Quality Payment Program 2018 MIPS Improvement Activities Performance Category Web-Based Training Course — Revised.
A revised Quality Payment Program in 2018: Merit-based Incentive Payment System (MIPS) Improvement Activities Performance Category Web-Based Training Course is available through the Learning Management System at the link here. You must login or register to set up a permanent account. https://learner.mlnlms.com/Default.aspx
• How the category fits in the Quality Payment Program
• Steps to report data
• Basics of scoring
Quality Payment Program 2018 MIPS Cost Performance Category Web–Based Training Course — New
A new Quality Payment Program in 2018: Merit–based Incentive Payment System (MIPS) Cost Performance Category Web–Based Training Course is available through the Learning Management System at the link here. You must login or register to set up a permanent account. https://learner.mlnlms.com/Default.aspx
• Data sources used to calculate scores
• Cost score calculation methods
• Beneficiary attribution
• 2017 MIPS Final Scores and Payment Adjustments Information Have Been Revised:
As reported previously, the Centers for Medicare and Medicaid Services (CMS) had released information on the 2017 MIPS performance feedback results and who would be impacted by a payment adjustment/penalty in 2019. They have now announced that these results have been recently revised where this update may affect your score and, more importantly, whether you will be subject to a payment adjustment/penalty
Because of this change, physicians are urged to again access the QPP portal using your EIDM account to determine if there have been any changes to their scoring and potential payment adjustments/penalties. If CMS has now determined that you will be subject to a payment adjustment/penalty and you disagree with their findings, you should immediately file an appeal via the Targeted Review process. CMS has extended this deadline for MIPS participants to appeal their performance feedback (scoring) via a Targeted Review and this deadline is now October 15, 2018, at 8:00 PM Eastern time. You may do this by accessing the QPP Portal using your EIDM account and password at the link here. https://qpp.cms.gov/login
• Emblem Health/GHI Issues Restrictive Modifier 25 Policy with Evaluation and Management Services Reported with Procedures: Beginning October 30, 2018, Emblem Health will revise its current coding policy that will apply to GHI plans regarding E/M services billed with modifier 25 within 28 days of a previous face–to–face service. The E/M service will be denied when both of the following apply:
The E/M service (92002–92004, 92012–92014, 99201–99380, 99441–99499) is billed with modifier 25 on the same day as a procedure with a 0–day, 10–day, or 90–day postoperative period.

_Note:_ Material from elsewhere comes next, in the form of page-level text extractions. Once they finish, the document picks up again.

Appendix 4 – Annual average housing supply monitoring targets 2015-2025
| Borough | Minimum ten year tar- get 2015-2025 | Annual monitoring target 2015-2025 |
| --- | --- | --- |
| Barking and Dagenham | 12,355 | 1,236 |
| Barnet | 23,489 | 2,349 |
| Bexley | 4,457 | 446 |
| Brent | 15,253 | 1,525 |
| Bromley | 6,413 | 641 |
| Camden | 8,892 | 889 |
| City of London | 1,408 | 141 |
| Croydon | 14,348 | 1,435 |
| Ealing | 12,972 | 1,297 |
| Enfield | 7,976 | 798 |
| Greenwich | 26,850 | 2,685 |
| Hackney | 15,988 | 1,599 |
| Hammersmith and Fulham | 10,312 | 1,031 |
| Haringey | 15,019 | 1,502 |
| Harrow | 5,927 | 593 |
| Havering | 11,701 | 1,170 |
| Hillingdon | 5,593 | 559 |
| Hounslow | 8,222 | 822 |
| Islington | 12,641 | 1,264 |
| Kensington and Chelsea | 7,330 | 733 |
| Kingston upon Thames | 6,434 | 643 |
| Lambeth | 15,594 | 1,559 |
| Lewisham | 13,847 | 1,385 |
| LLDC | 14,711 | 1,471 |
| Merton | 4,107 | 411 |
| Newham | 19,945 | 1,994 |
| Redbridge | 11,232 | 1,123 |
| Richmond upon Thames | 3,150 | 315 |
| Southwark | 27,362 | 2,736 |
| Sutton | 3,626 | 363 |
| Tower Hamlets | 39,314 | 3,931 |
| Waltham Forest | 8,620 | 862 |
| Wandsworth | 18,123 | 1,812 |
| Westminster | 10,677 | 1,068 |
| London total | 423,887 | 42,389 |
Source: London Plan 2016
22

The patient has had a face–to–face service with the same provider for the same condition as the E/M service, and the 0–day, 10–day or 90–day procedure within the previous 28 days.
Face–to–face service codes included in this medical policy: 10021–36410, 36420–44680, 44800–69990, 90935–90993, 92002–92371, 92502–92504, 92511, 95831–95852, 96365–96379, 96405–96406, 96440, 96450, 96542–96999, 97597–97755, 97802–98943, 99100–99170, 99201–99285, 99291–99337, 99341–99357.

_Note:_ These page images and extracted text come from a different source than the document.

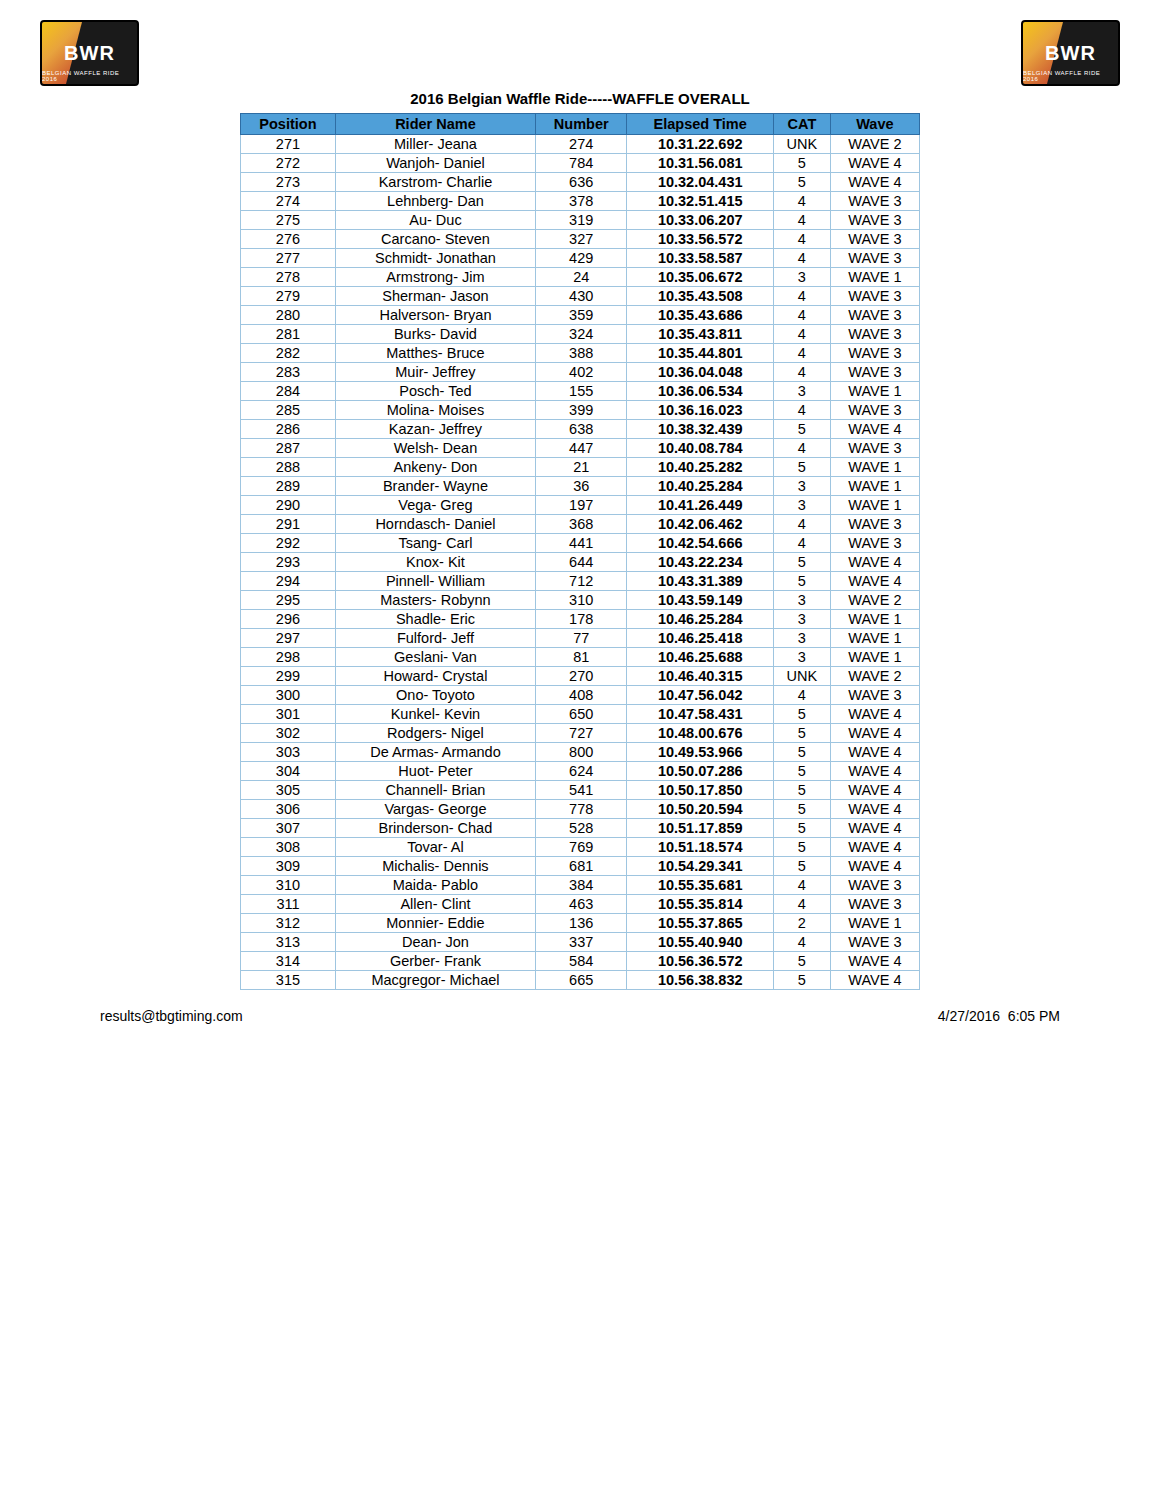BWR BELGIAN WAFFLE RIDE 2016
BWR BELGIAN WAFFLE RIDE 2016
2016 Belgian Waffle Ride-----WAFFLE OVERALL
| Position | Rider Name | Number | Elapsed Time | CAT | Wave |
| --- | --- | --- | --- | --- | --- |
| 271 | Miller- Jeana | 274 | 10.31.22.692 | UNK | WAVE 2 |
| 272 | Wanjoh- Daniel | 784 | 10.31.56.081 | 5 | WAVE 4 |
| 273 | Karstrom- Charlie | 636 | 10.32.04.431 | 5 | WAVE 4 |
| 274 | Lehnberg- Dan | 378 | 10.32.51.415 | 4 | WAVE 3 |
| 275 | Au- Duc | 319 | 10.33.06.207 | 4 | WAVE 3 |
| 276 | Carcano- Steven | 327 | 10.33.56.572 | 4 | WAVE 3 |
| 277 | Schmidt- Jonathan | 429 | 10.33.58.587 | 4 | WAVE 3 |
| 278 | Armstrong- Jim | 24 | 10.35.06.672 | 3 | WAVE 1 |
| 279 | Sherman- Jason | 430 | 10.35.43.508 | 4 | WAVE 3 |
| 280 | Halverson- Bryan | 359 | 10.35.43.686 | 4 | WAVE 3 |
| 281 | Burks- David | 324 | 10.35.43.811 | 4 | WAVE 3 |
| 282 | Matthes- Bruce | 388 | 10.35.44.801 | 4 | WAVE 3 |
| 283 | Muir- Jeffrey | 402 | 10.36.04.048 | 4 | WAVE 3 |
| 284 | Posch- Ted | 155 | 10.36.06.534 | 3 | WAVE 1 |
| 285 | Molina- Moises | 399 | 10.36.16.023 | 4 | WAVE 3 |
| 286 | Kazan- Jeffrey | 638 | 10.38.32.439 | 5 | WAVE 4 |
| 287 | Welsh- Dean | 447 | 10.40.08.784 | 4 | WAVE 3 |
| 288 | Ankeny- Don | 21 | 10.40.25.282 | 5 | WAVE 1 |
| 289 | Brander- Wayne | 36 | 10.40.25.284 | 3 | WAVE 1 |
| 290 | Vega- Greg | 197 | 10.41.26.449 | 3 | WAVE 1 |
| 291 | Horndasch- Daniel | 368 | 10.42.06.462 | 4 | WAVE 3 |
| 292 | Tsang- Carl | 441 | 10.42.54.666 | 4 | WAVE 3 |
| 293 | Knox- Kit | 644 | 10.43.22.234 | 5 | WAVE 4 |
| 294 | Pinnell- William | 712 | 10.43.31.389 | 5 | WAVE 4 |
| 295 | Masters- Robynn | 310 | 10.43.59.149 | 3 | WAVE 2 |
| 296 | Shadle- Eric | 178 | 10.46.25.284 | 3 | WAVE 1 |
| 297 | Fulford- Jeff | 77 | 10.46.25.418 | 3 | WAVE 1 |
| 298 | Geslani- Van | 81 | 10.46.25.688 | 3 | WAVE 1 |
| 299 | Howard- Crystal | 270 | 10.46.40.315 | UNK | WAVE 2 |
| 300 | Ono- Toyoto | 408 | 10.47.56.042 | 4 | WAVE 3 |
| 301 | Kunkel- Kevin | 650 | 10.47.58.431 | 5 | WAVE 4 |
| 302 | Rodgers- Nigel | 727 | 10.48.00.676 | 5 | WAVE 4 |
| 303 | De Armas- Armando | 800 | 10.49.53.966 | 5 | WAVE 4 |
| 304 | Huot- Peter | 624 | 10.50.07.286 | 5 | WAVE 4 |
| 305 | Channell- Brian | 541 | 10.50.17.850 | 5 | WAVE 4 |
| 306 | Vargas- George | 778 | 10.50.20.594 | 5 | WAVE 4 |
| 307 | Brinderson- Chad | 528 | 10.51.17.859 | 5 | WAVE 4 |
| 308 | Tovar- Al | 769 | 10.51.18.574 | 5 | WAVE 4 |
| 309 | Michalis- Dennis | 681 | 10.54.29.341 | 5 | WAVE 4 |
| 310 | Maida- Pablo | 384 | 10.55.35.681 | 4 | WAVE 3 |
| 311 | Allen- Clint | 463 | 10.55.35.814 | 4 | WAVE 3 |
| 312 | Monnier- Eddie | 136 | 10.55.37.865 | 2 | WAVE 1 |
| 313 | Dean- Jon | 337 | 10.55.40.940 | 4 | WAVE 3 |
| 314 | Gerber- Frank | 584 | 10.56.36.572 | 5 | WAVE 4 |
| 315 | Macgregor- Michael | 665 | 10.56.38.832 | 5 | WAVE 4 |
results@tbgtiming.com 4/27/2016 6:05 PM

This policy change is, again, indicative of Emblem Health’s practice of delaying claim payments and will force the physician to file an appeal if they feel that there is a significant separate and distinct problem, not associated with a procedure performed or during the global period for a prior procedure.
If one exists, then the physician should appeal the determination by providing the appropriate documentation that substantiates the additional billing.

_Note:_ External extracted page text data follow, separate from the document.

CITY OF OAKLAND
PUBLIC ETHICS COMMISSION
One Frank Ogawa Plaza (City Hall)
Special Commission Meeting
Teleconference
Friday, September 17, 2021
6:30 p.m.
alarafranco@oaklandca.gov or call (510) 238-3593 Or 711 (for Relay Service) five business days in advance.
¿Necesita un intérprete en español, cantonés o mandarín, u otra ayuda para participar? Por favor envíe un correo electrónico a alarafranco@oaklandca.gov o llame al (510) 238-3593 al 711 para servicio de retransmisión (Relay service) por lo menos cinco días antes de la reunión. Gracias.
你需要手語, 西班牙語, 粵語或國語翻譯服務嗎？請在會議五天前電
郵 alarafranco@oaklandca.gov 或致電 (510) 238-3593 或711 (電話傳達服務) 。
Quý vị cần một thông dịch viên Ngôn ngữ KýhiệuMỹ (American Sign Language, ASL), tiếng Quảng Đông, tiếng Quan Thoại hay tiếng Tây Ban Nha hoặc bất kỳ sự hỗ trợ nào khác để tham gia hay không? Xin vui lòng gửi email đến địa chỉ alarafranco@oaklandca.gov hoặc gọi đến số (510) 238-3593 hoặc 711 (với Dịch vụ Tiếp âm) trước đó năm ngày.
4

A contact was made with the New York State Department of Financial Services (NYSDFS) and their opinion was sought as to whether this policy change is in violation of present law and regulations. As more information is received, we will keep the membership apprised.
• NYSWCB Announced New TPAs for Workers’ Compensation, Volunteer Firefighter, and Volunteer Ambulance Claims: As of September 10, 2018, the Special Funds Conservation Committee (SFCC) will no longer be administering workers’ compensation, volunteer firefighter, and volunteer ambulance worker claims. These claims are being transferred to new third–party administrators (TPAs), who will assume all claims administration services.
Notifying Injured Workers: Injured workers have been notified of the name and contact information of their new TPA and have been advised to inform their legal representatives and medical providers of this change.
Medical Reporting and Billing: All requests for treatment authorization on and after September 10, 2018, must be sent to the correct TPA for the injured worker.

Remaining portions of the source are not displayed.